Records from a collection:
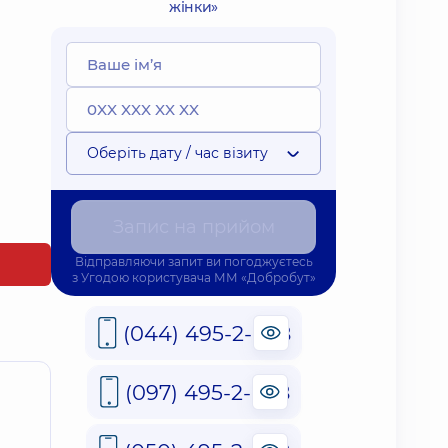
жінки»
Оберіть дату / час візиту
Запис на прийом
Відправляючи запит ви погоджуєтесь
з
Угодою користувача
ММ «Добробут»
(044) 495-2-888
(097) 495-2-888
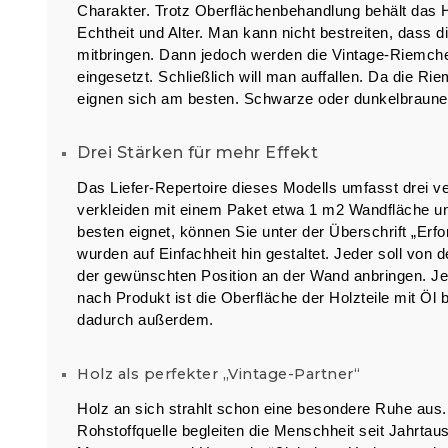
Charakter. Trotz Oberflächenbehandlung behält das 
Echtheit und Alter. Man kann nicht bestreiten, dass
mitbringen. Dann jedoch werden die Vintage-Riemch
eingesetzt. Schließlich will man auffallen. Da die R
eignen sich am besten. Schwarze oder dunkelbraun
Drei Stärken für mehr Effekt
Das Liefer-Repertoire dieses Modells umfasst drei 
verkleiden mit einem Paket etwa 1 m2 Wandfläche und
besten eignet, können Sie unter der Überschrift „Er
wurden auf Einfachheit hin gestaltet. Jeder soll von
der gewünschten Position an der Wand anbringen. Je
nach Produkt ist die Oberfläche der Holzteile mit Ö
dadurch außerdem.
Holz als perfekter „Vintage-Partner“
Holz an sich strahlt schon eine besondere Ruhe aus. 
Rohstoffquelle begleiten die Menschheit seit Jahrtau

PROMPT: Write out every line of text in the material above without changing anything, and leave the pictures out.

EXERCISE OUTPUT:
жінки»
Оберіть дату / час візиту
Запис на прийом
Відправляючи запит ви погоджуєтесь
з
Угодою користувача
ММ «Добробут»
(044) 495-2-888
(097) 495-2-888
Charakter. Trotz Oberflächenbehandlung behält das 
Echtheit und Alter. Man kann nicht bestreiten, dass
mitbringen. Dann jedoch werden die Vintage-Riemch
eingesetzt. Schließlich will man auffallen. Da die R
eignen sich am besten. Schwarze oder dunkelbraun
Drei Stärken für mehr Effekt
Das Liefer-Repertoire dieses Modells umfasst drei 
verkleiden mit einem Paket etwa 1 m2 Wandfläche und
besten eignet, können Sie unter der Überschrift „Er
wurden auf Einfachheit hin gestaltet. Jeder soll von
der gewünschten Position an der Wand anbringen. Je
nach Produkt ist die Oberfläche der Holzteile mit Ö
dadurch außerdem.
Holz als perfekter „Vintage-Partner“
Holz an sich strahlt schon eine besondere Ruhe aus. 
Rohstoffquelle begleiten die Menschheit seit Jahrtau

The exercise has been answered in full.